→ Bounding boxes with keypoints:
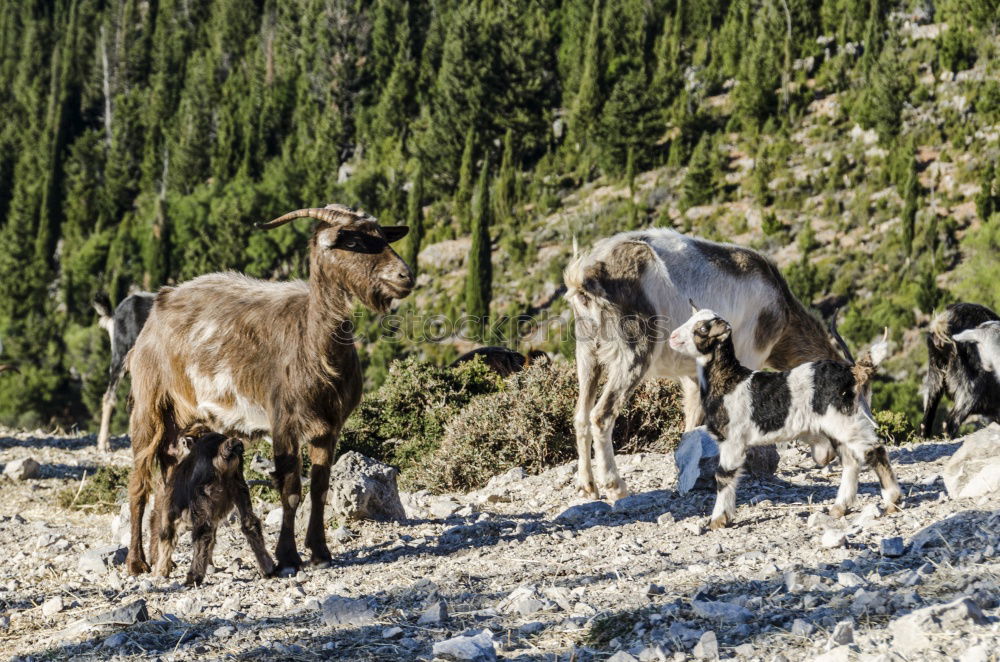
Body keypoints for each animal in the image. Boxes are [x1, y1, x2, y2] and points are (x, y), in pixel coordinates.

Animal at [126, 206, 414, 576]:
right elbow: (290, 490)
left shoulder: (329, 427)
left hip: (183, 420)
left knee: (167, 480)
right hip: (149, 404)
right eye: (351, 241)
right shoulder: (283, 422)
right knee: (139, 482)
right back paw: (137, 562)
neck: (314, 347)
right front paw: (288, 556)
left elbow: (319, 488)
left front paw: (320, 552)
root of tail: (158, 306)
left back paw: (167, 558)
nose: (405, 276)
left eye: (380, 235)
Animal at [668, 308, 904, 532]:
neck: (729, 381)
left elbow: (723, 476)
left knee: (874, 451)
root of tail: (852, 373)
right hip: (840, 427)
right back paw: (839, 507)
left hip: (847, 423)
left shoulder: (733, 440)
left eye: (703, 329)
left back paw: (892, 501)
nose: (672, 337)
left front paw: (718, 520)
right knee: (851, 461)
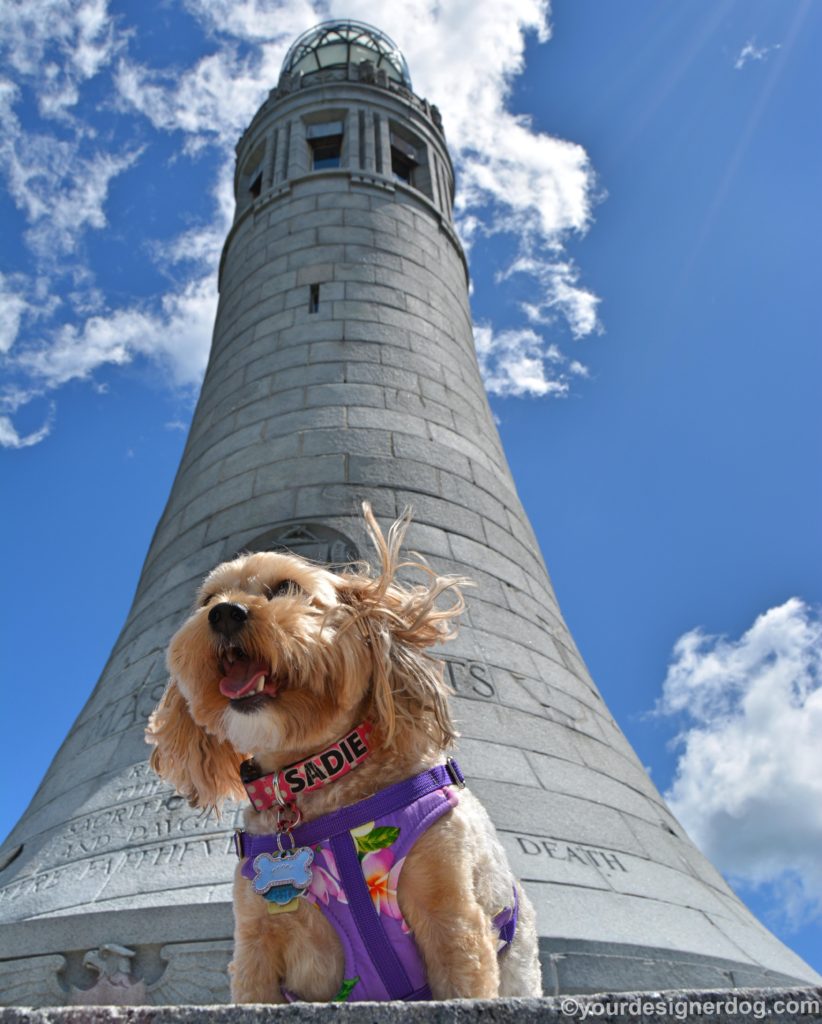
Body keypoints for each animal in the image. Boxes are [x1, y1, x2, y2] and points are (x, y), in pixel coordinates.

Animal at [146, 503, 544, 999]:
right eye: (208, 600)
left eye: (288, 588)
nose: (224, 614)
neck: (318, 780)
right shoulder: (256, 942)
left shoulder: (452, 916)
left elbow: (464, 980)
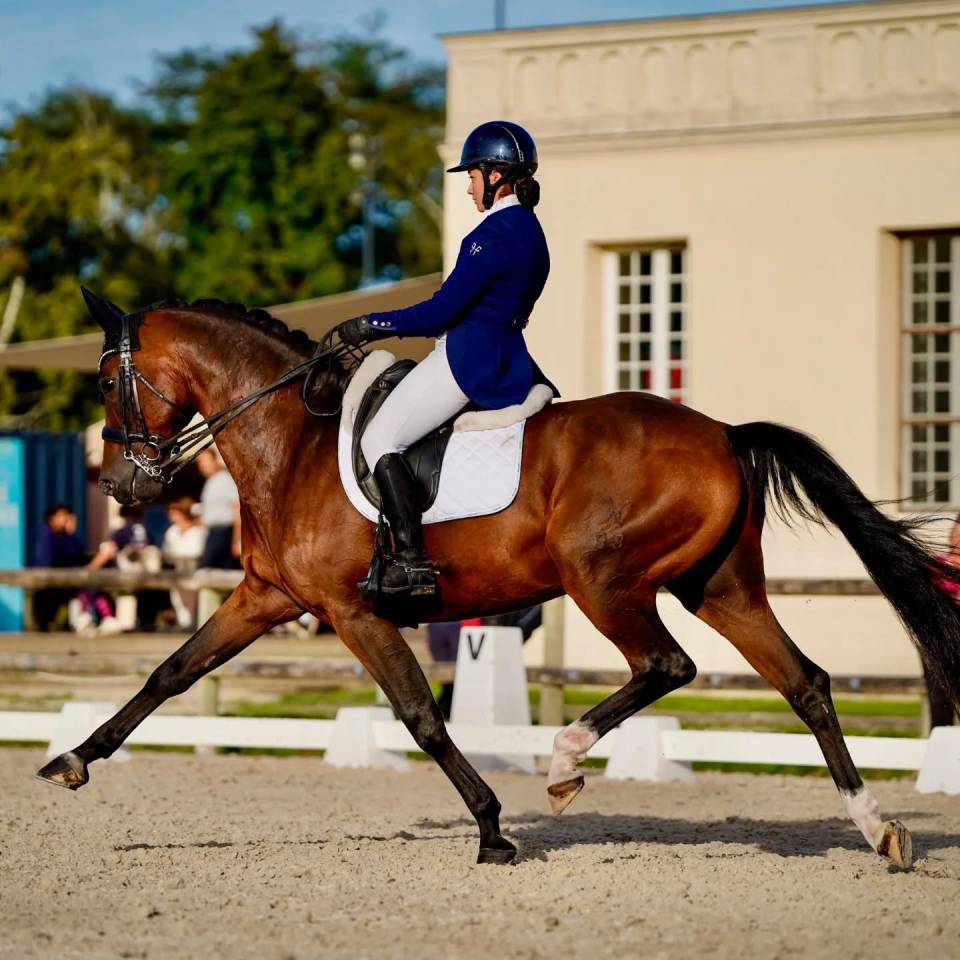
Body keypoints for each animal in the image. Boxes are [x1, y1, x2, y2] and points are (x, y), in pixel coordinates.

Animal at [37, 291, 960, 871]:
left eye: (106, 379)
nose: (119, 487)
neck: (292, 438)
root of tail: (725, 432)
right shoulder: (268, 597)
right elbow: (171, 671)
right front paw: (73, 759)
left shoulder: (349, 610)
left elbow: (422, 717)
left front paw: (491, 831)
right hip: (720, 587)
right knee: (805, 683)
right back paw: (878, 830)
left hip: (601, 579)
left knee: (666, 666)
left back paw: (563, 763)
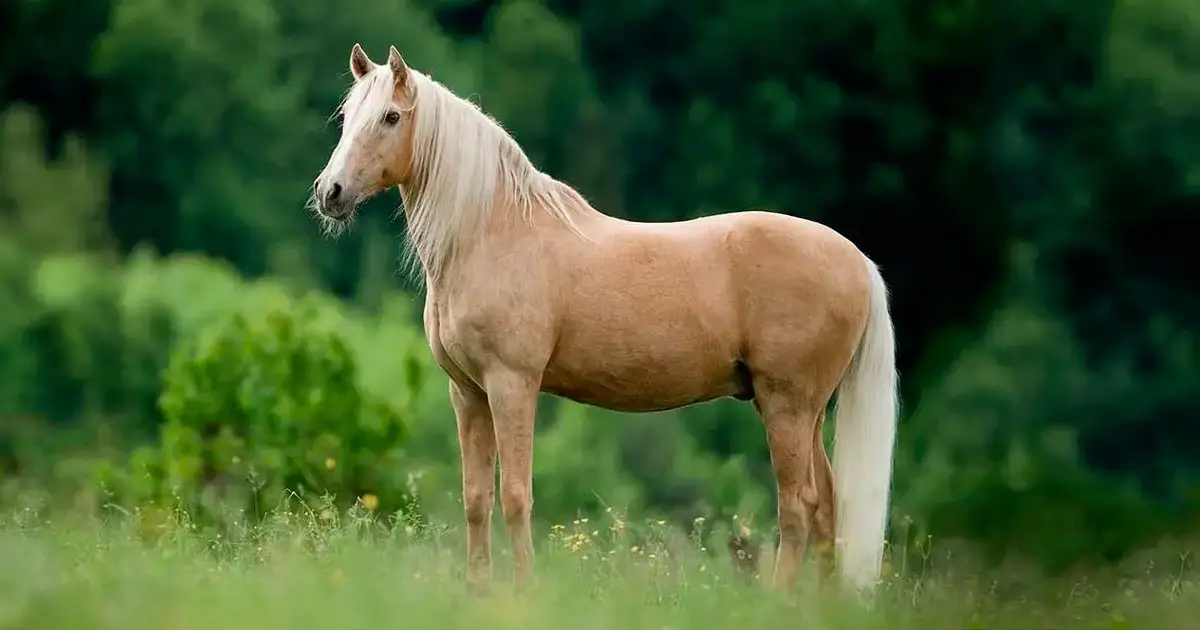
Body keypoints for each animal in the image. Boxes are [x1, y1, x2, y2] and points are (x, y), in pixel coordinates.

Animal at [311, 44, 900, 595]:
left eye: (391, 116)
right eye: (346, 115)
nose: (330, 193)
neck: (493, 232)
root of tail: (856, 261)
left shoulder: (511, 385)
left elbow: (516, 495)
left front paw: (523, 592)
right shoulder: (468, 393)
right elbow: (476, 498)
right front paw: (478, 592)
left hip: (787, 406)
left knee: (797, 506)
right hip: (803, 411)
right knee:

→ What this task involves:
Output exactly the lines from the first line of the records through the line containing "right eye: (351, 241)". Leave out every picture.

→ Response to the task:
Body keypoints for each animal in the image. Boxes are [x1, y1, x2, y2] and points are (x, y), in pixel coordinates.

Animal at [126, 206, 414, 576]:
right elbow: (290, 490)
left shoulder: (329, 427)
left hip: (183, 420)
left knee: (167, 480)
right hip: (149, 404)
right eye: (351, 241)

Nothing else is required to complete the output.